--- DATA FOR THIS EXERCISE Enclosed Below ---

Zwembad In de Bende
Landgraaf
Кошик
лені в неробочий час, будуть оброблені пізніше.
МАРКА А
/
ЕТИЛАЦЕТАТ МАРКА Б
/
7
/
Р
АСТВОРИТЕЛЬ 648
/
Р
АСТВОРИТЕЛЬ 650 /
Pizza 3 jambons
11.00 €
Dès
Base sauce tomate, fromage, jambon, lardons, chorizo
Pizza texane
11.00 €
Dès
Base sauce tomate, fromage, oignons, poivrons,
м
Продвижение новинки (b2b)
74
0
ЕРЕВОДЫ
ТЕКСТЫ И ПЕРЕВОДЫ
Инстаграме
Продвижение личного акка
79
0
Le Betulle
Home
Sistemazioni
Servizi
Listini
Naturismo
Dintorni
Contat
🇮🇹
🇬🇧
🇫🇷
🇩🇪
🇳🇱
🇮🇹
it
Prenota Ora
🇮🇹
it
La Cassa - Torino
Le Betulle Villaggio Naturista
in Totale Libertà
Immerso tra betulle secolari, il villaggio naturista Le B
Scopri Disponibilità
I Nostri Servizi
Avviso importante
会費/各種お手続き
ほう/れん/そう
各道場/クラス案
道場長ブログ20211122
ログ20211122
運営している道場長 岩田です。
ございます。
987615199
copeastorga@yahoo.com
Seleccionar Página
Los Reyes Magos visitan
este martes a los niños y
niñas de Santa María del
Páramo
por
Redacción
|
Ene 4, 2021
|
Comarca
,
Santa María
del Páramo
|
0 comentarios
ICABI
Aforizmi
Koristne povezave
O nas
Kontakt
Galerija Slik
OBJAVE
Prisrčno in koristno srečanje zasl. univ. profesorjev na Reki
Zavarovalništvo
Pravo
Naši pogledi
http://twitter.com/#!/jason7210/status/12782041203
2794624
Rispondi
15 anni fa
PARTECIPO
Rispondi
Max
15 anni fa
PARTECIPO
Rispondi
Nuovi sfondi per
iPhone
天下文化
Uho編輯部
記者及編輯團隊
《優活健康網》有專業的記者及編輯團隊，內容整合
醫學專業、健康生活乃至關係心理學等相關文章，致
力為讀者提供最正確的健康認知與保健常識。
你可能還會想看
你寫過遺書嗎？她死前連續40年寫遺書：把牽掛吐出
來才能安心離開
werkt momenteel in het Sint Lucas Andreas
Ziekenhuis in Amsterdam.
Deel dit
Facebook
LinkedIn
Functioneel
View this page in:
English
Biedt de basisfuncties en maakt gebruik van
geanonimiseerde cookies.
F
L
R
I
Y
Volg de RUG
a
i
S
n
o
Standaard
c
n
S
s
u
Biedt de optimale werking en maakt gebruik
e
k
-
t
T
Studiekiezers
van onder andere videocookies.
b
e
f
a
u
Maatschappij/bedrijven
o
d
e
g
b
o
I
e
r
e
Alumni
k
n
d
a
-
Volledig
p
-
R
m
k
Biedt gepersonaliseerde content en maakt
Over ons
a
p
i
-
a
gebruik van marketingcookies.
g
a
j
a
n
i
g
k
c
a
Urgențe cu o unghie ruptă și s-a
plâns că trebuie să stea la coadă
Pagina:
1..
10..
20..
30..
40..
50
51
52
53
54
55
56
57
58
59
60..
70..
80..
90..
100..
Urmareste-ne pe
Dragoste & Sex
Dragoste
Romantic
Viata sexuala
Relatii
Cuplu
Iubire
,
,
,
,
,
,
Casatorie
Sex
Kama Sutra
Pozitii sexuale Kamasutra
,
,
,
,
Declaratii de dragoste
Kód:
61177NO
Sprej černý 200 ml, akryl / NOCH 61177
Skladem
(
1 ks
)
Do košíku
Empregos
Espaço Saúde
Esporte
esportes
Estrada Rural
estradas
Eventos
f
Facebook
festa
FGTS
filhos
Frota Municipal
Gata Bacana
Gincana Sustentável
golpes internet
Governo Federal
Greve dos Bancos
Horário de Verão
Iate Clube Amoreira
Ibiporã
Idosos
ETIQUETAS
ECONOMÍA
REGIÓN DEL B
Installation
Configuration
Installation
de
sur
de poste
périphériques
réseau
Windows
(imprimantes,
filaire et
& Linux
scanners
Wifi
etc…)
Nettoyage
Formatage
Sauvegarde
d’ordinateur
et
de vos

--- End of Enclosed DATA FOR THIS EXERCISE ---

## WHAT YOU SHOULD DO
Only the lines from the one containing "van onder andere videocookies." through the end of the entries above should be written out, exactly and in full.

## SOLUTION
van onder andere videocookies.
b
e
f
a
u
Maatschappij/bedrijven
o
d
e
g
b
o
I
e
r
e
Alumni
k
n
d
a
-
Volledig
p
-
R
m
k
Biedt gepersonaliseerde content en maakt
Over ons
a
p
i
-
a
gebruik van marketingcookies.
g
a
j
a
n
i
g
k
c
a
Urgențe cu o unghie ruptă și s-a
plâns că trebuie să stea la coadă
Pagina:
1..
10..
20..
30..
40..
50
51
52
53
54
55
56
57
58
59
60..
70..
80..
90..
100..
Urmareste-ne pe
Dragoste & Sex
Dragoste
Romantic
Viata sexuala
Relatii
Cuplu
Iubire
,
,
,
,
,
,
Casatorie
Sex
Kama Sutra
Pozitii sexuale Kamasutra
,
,
,
,
Declaratii de dragoste
Kód:
61177NO
Sprej černý 200 ml, akryl / NOCH 61177
Skladem
(
1 ks
)
Do košíku
Empregos
Espaço Saúde
Esporte
esportes
Estrada Rural
estradas
Eventos
f
Facebook
festa
FGTS
filhos
Frota Municipal
Gata Bacana
Gincana Sustentável
golpes internet
Governo Federal
Greve dos Bancos
Horário de Verão
Iate Clube Amoreira
Ibiporã
Idosos
ETIQUETAS
ECONOMÍA
REGIÓN DEL B
Installation
Configuration
Installation
de
sur
de poste
périphériques
réseau
Windows
(imprimantes,
filaire et
& Linux
scanners
Wifi
etc…)
Nettoyage
Formatage
Sauvegarde
d’ordinateur
et
de vos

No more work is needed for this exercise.